Dalla definizione al mantenimento durante la stagione
Con l’avvicinarsi della stagione, invece, cambia tutto. Si riducono le calorie e si lavora sulla definizione: meno carboidrati e zuccheri, più controllo delle porzioni e un focus su alimenti leggeri ma nutrienti, come verdure, pesce magro e carni bianche. L’obiettivo non è solo estetico, ma soprattutto funzionale: arrivare al peso ideale per massimizzare le prestazioni in macchina. Una volta iniziata la stagione, fino alla fine, si cerca invece «di mantenere la forma, anche perché non si riesce a migliorare: ci sono tante gare e quindi si lavora per restare costanti» ha aggiunto Leclerc.

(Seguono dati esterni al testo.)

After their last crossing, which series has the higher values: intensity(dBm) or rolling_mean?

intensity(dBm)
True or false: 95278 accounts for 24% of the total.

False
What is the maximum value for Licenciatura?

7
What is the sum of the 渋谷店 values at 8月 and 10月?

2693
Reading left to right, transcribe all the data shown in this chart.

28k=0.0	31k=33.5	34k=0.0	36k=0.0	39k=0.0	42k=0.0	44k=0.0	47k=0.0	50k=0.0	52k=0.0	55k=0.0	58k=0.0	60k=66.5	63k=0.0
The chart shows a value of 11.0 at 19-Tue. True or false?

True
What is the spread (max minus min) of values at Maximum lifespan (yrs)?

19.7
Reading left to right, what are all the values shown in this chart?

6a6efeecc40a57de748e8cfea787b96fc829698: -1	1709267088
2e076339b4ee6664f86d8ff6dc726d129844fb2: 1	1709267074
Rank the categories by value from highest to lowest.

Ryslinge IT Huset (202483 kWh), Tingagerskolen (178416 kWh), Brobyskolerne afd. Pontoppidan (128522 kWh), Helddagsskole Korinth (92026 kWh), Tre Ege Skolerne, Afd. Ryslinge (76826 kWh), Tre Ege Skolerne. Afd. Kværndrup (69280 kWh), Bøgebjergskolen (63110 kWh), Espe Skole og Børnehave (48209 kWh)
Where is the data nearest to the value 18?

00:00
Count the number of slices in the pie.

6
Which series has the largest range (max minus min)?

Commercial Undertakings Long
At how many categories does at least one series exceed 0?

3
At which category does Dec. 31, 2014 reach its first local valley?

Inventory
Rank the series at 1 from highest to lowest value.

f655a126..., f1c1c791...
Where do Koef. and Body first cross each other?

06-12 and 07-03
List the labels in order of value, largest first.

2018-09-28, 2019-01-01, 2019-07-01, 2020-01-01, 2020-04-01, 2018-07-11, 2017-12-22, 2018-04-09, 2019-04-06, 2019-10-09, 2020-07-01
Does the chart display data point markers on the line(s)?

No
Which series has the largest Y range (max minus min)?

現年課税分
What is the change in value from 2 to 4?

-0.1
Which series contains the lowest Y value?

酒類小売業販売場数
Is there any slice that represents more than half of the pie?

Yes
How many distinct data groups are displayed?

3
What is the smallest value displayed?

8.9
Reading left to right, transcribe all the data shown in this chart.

Allenamento quotidiano tra viaggi e prestazione
Lo stesso equilibrio si ritrova nell’allenamento quotidiano, che deve adattarsi a ritmi serrati e continui spostamenti. «Mi alleno tutti i giorni, anche se con il jet lag diventa difficile. Di solito mi concedo un giorno e mezzo di riposo a settimana, anche perché viaggiare stanca». Il lavoro è mirato e molto specifico per le esigenze di un pilota di Formula 1: tanto cardio per la resistenza, una componente di pesi per il tono muscolare e soprattutto esercizi dedicati al collo, una delle aree più sollecitate in gara. «Facciamo molto lavoro con elastici e con un macchinario che simula lo sforzo della gara» ha poi concluso.
Insomma, tra alimentazione calibrata e allenamenti su misura, la preparazione di Charles Leclerc è un lavoro continuo di adattamento: non si tratta tanto di migliorare durante la stagione, quanto di arrivare pronti e restare competitivi, gara dopo gara.